Он уволился, чтобы быть с ней до конца. Он был рядом, когда ей было плохо. Не в молодости, не в славе, не при макияже. А тогда, когда Виктория Федорова лежала в пижаме, бледная, лысая, с глазами, в которых ещё теплилось что-то живое.
И вот это — наверное, единственное настоящее счастье в её жизни. Без красных дорожек, без “Хеллоу, Кристофер”, без бликов. Просто — он держал её за руку. Просто — он исполнил её последнюю волю.

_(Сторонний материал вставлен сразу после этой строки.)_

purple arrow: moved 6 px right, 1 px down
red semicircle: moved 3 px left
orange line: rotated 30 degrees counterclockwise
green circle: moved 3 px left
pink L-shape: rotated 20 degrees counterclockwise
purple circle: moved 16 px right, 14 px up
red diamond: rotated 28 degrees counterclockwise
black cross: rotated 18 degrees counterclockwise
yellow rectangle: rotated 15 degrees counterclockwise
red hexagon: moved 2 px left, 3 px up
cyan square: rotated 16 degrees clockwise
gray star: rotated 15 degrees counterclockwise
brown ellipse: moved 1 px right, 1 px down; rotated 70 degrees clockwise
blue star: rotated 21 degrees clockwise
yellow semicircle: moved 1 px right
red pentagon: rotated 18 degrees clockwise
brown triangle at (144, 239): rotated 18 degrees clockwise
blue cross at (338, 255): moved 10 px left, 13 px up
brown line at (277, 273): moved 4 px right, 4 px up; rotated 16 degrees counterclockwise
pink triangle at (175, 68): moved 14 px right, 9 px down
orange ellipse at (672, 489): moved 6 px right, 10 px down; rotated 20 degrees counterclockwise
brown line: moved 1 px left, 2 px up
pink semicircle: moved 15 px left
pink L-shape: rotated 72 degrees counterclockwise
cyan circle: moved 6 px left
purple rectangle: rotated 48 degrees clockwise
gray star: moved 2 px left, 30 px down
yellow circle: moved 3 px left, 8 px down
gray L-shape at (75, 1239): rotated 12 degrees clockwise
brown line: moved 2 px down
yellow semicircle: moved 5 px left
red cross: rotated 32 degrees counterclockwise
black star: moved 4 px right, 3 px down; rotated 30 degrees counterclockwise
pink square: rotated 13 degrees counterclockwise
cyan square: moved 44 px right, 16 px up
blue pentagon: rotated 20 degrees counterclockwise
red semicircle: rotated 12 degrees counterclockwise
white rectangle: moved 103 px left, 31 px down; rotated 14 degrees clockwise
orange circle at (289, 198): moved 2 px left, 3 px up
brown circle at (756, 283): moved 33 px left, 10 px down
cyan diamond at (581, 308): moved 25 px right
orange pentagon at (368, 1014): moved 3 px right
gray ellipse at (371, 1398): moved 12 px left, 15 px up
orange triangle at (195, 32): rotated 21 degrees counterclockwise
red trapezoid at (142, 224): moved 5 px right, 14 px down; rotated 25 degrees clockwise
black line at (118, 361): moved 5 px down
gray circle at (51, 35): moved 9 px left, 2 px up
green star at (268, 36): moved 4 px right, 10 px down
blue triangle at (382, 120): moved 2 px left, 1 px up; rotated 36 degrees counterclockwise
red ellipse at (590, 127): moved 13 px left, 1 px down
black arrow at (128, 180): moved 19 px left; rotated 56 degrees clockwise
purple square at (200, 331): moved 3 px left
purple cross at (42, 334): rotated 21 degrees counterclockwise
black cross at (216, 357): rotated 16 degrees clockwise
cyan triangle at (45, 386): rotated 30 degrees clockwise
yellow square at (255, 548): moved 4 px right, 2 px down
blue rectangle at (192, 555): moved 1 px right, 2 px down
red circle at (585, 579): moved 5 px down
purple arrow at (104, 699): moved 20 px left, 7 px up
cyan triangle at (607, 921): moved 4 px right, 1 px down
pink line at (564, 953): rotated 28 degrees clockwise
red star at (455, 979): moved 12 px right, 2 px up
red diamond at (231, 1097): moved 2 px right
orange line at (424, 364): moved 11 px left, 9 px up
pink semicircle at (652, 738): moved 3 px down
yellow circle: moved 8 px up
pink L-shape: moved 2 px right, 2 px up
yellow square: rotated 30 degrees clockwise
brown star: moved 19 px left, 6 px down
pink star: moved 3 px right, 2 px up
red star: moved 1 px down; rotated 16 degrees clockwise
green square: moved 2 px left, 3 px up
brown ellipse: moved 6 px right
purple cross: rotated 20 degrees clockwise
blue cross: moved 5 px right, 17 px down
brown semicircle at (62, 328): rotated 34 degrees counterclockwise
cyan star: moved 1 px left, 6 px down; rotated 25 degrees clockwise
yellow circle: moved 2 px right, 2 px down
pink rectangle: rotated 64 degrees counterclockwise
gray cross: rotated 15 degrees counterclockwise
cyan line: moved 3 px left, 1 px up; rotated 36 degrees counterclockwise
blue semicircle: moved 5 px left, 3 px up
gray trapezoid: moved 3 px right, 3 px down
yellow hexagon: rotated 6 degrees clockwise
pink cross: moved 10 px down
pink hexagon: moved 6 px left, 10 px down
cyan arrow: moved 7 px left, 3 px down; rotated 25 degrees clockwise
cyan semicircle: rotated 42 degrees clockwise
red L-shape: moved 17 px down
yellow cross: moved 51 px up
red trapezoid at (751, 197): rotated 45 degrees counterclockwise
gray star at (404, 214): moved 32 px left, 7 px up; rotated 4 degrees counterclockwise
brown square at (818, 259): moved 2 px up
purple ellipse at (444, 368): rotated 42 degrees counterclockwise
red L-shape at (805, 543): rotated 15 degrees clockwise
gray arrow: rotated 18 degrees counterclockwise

Прах Виктории был развеян над горами Поконо, в Пенсильвании. Там, где тихо. Где никто не узнаёт актрису. Где можно быть не дочерью, не женой, не героиней, а просто человеком.
Хочешь честный финал?
Вот он.
Виктория Федорова умерла в чужой стране, среди чужих людей, без родины, без сцены, без матери. Но, черт возьми, она хотя бы пыталась. Биться. Кричать. Любить. Искать. Жить — так, как могла. Без инструкций. Без страховки. Иногда — на грани.
И я не могу её осудить. Даже если бы захотел.
Потому что это не история про падение. Это история про то, как трудно быть собой, когда от тебя всё время ждут чужого сценария.
И если бы она вдруг меня сейчас слышала, я бы просто сказал:
— Вика, ты выплыла. Пусть и далеко не туда, куда хотелось. Но ты выплыла.